That list is now online here.
Friday, July 16. An Adult Son. No Oysters At Pascal's Manale. Today is Jude's twenty-first birthday. The first thing I did this morning was to send him a two-page letter I composed late last night. I sent it by unsentimental e-mail--but his media of communication are all electronic. I did send the letter as an attachment, so he could print it out and save it. I still have a card my big sister Judy sent me on my twenty-first. "Now you are a man," she wrote in it. "Not a boy anymore." I'll say. I was already living on my own for two years. Jude's got me beat on that one, and almost all the other ones, too, as I told him in the letter. He's lived away from home almost five years now, and is moving up in his avidly-pursued career at an age when I didn't quite know what I wanted to do with myself.
I told him that this was the last time I would give him unsolicited advice on life. I sent him six articles of wisdom, reflecting as I did how much better off I'd be if I'd followed all of them myself. He seems to have most of it figured out. His career is blasting off. The only thing that has held him back was that he wasn't old enough to do some of things he needed to do. For example, he had a problem getting a bar to let his film crew shoot some scenes inside. The problem that he couldn't get in to talk to the manager, because he wasn't old enough.
Jude and his co-worker Steve talked about driving to Las Vegas today so he could enter adulthood in the time-honored manner. But Jude isn't really a drinker, other than an occasional glass of wine with dinner. A big deal about his first real drink strikes him as ridiculous. As it turned out, he and Steve were too busy filming to take the day off. That's my boy--man, I mean.
I've not dined at Pascal's Manale in a year or so, and it's been on my mind. They were reasonably busy, with a good-sized party going on in one of the main dining rooms. I was served by Eric, the husband of Linda, The Gourmet Aerobics Instructor--a regular caller to my radio show. He worked at Brennan's a long time, but said he needed a change of scenery.

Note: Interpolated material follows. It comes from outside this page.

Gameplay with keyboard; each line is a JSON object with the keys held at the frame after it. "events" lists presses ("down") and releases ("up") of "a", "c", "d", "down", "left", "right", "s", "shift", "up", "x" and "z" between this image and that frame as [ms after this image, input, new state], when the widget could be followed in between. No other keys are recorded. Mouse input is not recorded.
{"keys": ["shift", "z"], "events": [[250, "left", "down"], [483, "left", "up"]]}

No oysters, he told me. They got their last sacks over a week ago. Sandy DeFelice, one of the owners, told me that the beds owned by their usual suppliers were closed to fishing. This puts a major dent in their menu. As famous as Manale's barbecue shrimp are, the place has always cooked better oysters than almost anything.

I started with crabmeat-stuffed mushrooms. The management needs to look at this dish through the eyes of a customer. They were good and the price wasn't unfair, but the three mushrooms were small and served on a small plate, creating an ungenerous impression. It could have passed for an amuse-bouche.

Eric said the soft-shell crabs were nice. I charged him with bringing out a big one, with a puddle of meuniere sauce underneath and a substantial pile of jumbo lump crabmeat above. That worked for me, but I thought they should have had something else on the plate. A few brabants, or green beans, or asparagus. I ordered some potatoes au gratin, and that did the trick.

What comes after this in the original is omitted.